The Humble Sea Urchin Could Hold Key To Tackling Climate Change

At the moment, pilot studies for Carbon Capture and Storage (CCS) systems propose the removal of CO2 by pumping it into holes deep underground, but it is both costly and has a long term risk of the gas leaking back out - possibly many miles away from the original downward source.

But now scientists have discovered that sea urchins use nickel ions to harness carbon dioxide from the sea to grow their exoskeleton - or shell. It could be a way to capture tonnes of CO2.

Using the nickel nanoparticles suspended in water vats at factories, power stations would capture the CO2 as it is pumped through, converting the gas into the chalk.

The nickel catalyst can be recycled and the by-product - the carbonate - is useful and not damaging to the environment.

Physicist Dr Lidija Siller, a PHD student at Newcastle University, discoverd the nickel enzyme by chance.

"We had set out to understand in detail the carbonic acid reaction - which is what happens when CO2 reacts with water - and needed a catalyst to speed up the process.

"At the same time, I was looking at how organisms absorb CO2 into their skeletons and in particular the sea urchin which converts the CO2 to calcium carbonate.

"When we analysed the surface of the urchin larvae we found a high concentration of nickel on their exoskeleton. Taking nickel nanoparticles which have a large surface area, we added them to our carbonic acid test and the result was the complete removal of CO2."

Each year, humans emit on average 33.4 billion metric tons of CO2 - around 45% of which remains in the atmosphere.

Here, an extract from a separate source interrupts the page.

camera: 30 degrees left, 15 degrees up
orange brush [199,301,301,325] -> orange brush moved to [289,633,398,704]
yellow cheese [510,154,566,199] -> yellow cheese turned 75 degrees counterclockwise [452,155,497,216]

Typically, a petrol-driven car will produce a ton of CO2 every 4,000 miles.

Chalk, found in the shells of marine organisms, snails, pearls, and eggshells, is a completely stable mineral, widely used in the building industry to make cement and other materials and also in hospitals to make plaster casts.

The process developed by the Newcastle team involves passing the waste gas directly from the chimney top, through a water column rich in nickel nano-particles and recovering the solid calcium carbonate from the bottom.

Dr Siller adds: "The capture and removal of CO2 from our atmosphere is one of the most pressing dilemmas of our time.

"Our process would not work in every situation - it couldn't be fitted to the back of a car, for example - but it is an effective, cheap solution that could be available world-wide to some of our most polluting industries and have a significant impact on the reduction of atmospheric CO2."

The team have patented the process and are now looking for an investor to take it forward.

This findings are published in the academic journal Catalysis Science & Technology.